→ **Goals**
A. Copy the passage on William Christie between "That idea led" and "the Paris Conservatoire.", inclusive, swapping "harpsichordist" for "organist".
B. In the passage on William Christie, who wrote the drama Atys?

──────── Reading passage ────────

That idea led to the cherubic figure of William Christie, 44,
a transplanted American with a passion for neglected composers like
Lully. With degrees from both Harvard and Yale, Christie went to
France nearly two decades ago to be a harpsichordist (he had been
a student of Ralph Kirkpatrick), then founded a flourishing chamber
ensemble called Les Arts Florissants, then became the first
American professor at the Paris Conservatoire.
Faced with the challenge of how to celebrate Lully, Christie
took the librettos of more than a dozen of the composer's tragedies
lyriques to a house in the country, read through them all and
decided that the most exciting one was Atys. Based on Ovid, the
drama by Philippe Quinault concerns the return to earth by Cybele,
a fertility goddess, for the wedding of King Celenus. The goddess
has fallen in love with the king's friend Atys, only to find that
Atys is secretly in love with the prospective bride, so she
vengefully drives Atys mad. In his madness, he kills the bride,
then recovers, sees what he has done, and kills himself. Though
this is acted out by antique gods and lords (all costumed in the
capes and wigs of the Louis XIV era), Christie found "the
theatrical effect so strong that an Eskimo could understand what's
happening." As for Lully's elegantly stately music, Christie
considers it "wrenchingly beautiful."

──────── Extracted data ────────

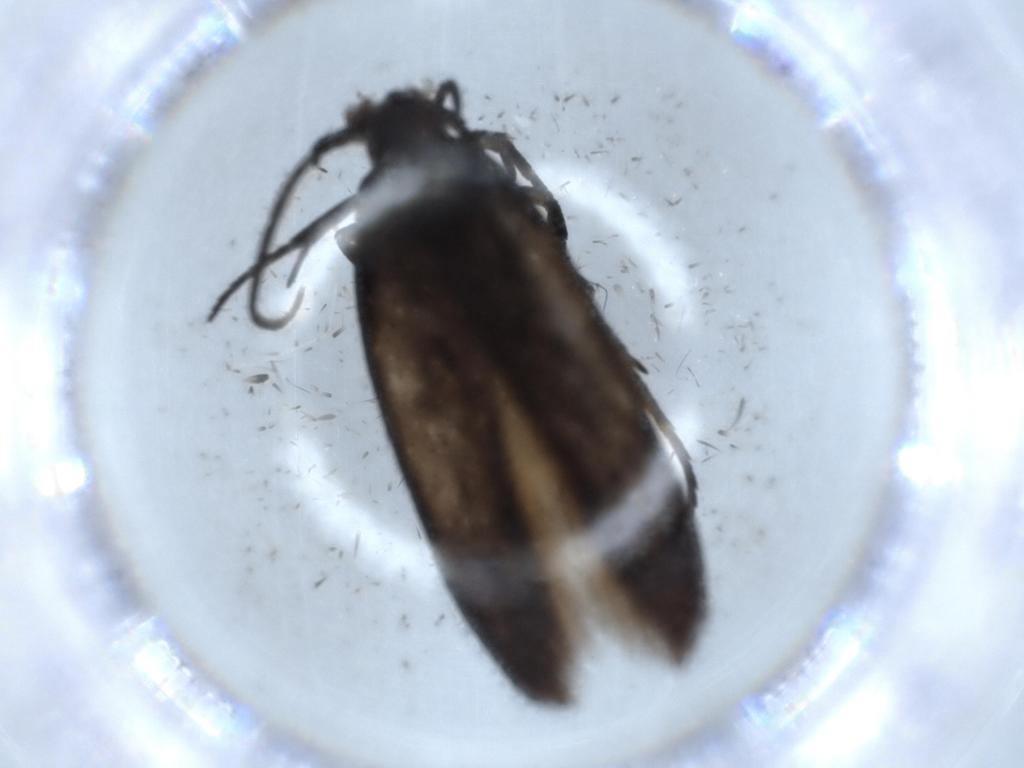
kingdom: Animalia
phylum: Arthropoda
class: Insecta
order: Lepidoptera
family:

────────

→ **Answers to the exercise**
A.
That idea led to the cherubic figure of William Christie, 44,
a transplanted American with a passion for neglected composers like
Lully. With degrees from both Harvard and Yale, Christie went to
France nearly two decades ago to be a organist (he had been
a student of Ralph Kirkpatrick), then founded a flourishing chamber
ensemble called Les Arts Florissants, then became the first
American professor at the Paris Conservatoire.

B. Philippe Quinault